Source data:
-.-.-

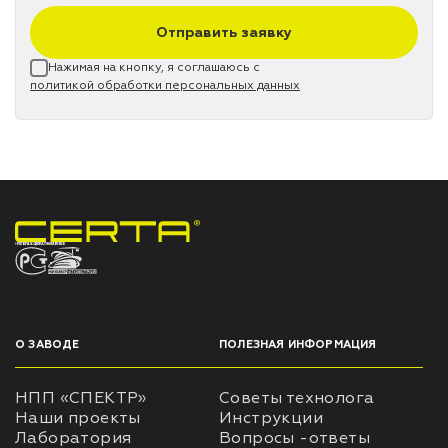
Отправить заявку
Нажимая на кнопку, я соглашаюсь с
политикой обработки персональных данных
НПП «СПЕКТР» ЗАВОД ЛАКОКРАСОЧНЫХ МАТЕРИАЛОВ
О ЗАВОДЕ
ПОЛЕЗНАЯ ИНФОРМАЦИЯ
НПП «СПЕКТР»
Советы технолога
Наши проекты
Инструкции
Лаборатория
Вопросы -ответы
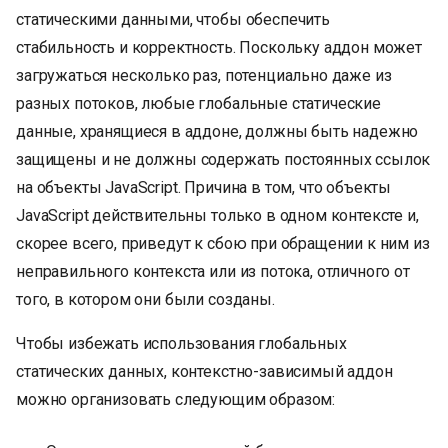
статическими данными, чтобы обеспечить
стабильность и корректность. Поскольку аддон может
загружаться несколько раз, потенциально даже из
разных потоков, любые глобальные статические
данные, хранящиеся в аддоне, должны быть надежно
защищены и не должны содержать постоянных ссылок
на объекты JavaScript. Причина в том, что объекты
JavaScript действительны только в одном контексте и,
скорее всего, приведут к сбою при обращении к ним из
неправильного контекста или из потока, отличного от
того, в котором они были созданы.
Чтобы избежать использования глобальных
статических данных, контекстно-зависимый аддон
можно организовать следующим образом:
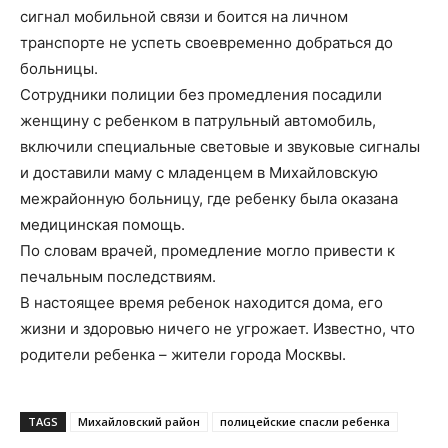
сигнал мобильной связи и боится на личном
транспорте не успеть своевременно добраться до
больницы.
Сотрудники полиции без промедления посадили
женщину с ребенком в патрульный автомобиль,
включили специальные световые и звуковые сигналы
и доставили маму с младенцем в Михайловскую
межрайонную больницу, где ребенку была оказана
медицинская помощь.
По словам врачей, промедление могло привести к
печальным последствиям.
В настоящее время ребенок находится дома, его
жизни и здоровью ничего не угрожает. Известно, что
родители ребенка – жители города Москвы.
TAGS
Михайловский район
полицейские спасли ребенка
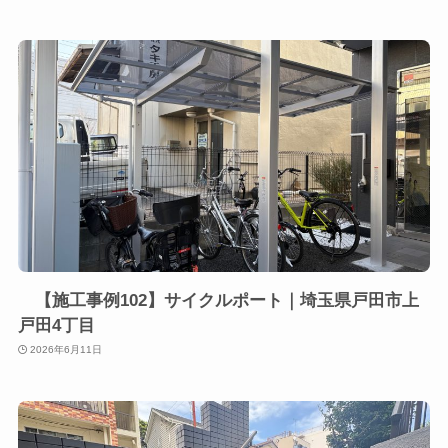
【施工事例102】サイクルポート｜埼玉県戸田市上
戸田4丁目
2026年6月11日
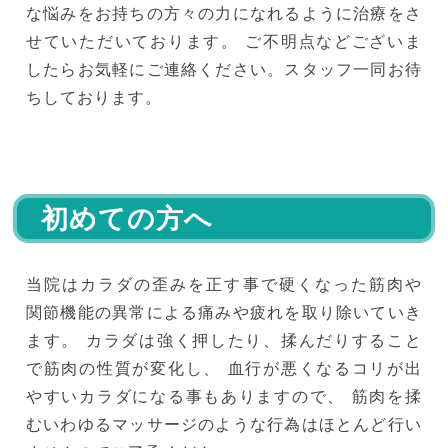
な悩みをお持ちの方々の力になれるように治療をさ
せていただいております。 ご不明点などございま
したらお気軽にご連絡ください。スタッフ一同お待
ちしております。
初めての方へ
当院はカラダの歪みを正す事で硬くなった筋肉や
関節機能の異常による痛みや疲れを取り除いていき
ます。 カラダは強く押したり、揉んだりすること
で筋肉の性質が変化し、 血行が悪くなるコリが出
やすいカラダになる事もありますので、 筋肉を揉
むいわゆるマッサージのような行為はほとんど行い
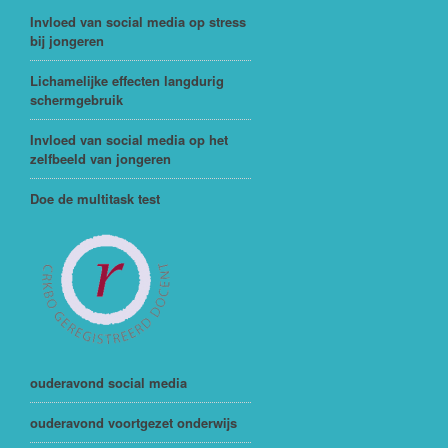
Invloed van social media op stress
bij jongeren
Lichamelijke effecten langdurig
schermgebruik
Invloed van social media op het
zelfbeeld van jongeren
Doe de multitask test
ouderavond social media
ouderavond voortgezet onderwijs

-.-.-

What the exercise asks:
Among the entries above, copy exactly only the lines starting with the one containing "статическими данными, чтобы обеспечить" and going through the one containing "JavaScript действительны только", both ends included.

Task solution:
статическими данными, чтобы обеспечить
стабильность и корректность. Поскольку аддон может
загружаться несколько раз, потенциально даже из
разных потоков, любые глобальные статические
данные, хранящиеся в аддоне, должны быть надежно
защищены и не должны содержать постоянных ссылок
на объекты JavaScript. Причина в том, что объекты
JavaScript действительны только в одном контексте и,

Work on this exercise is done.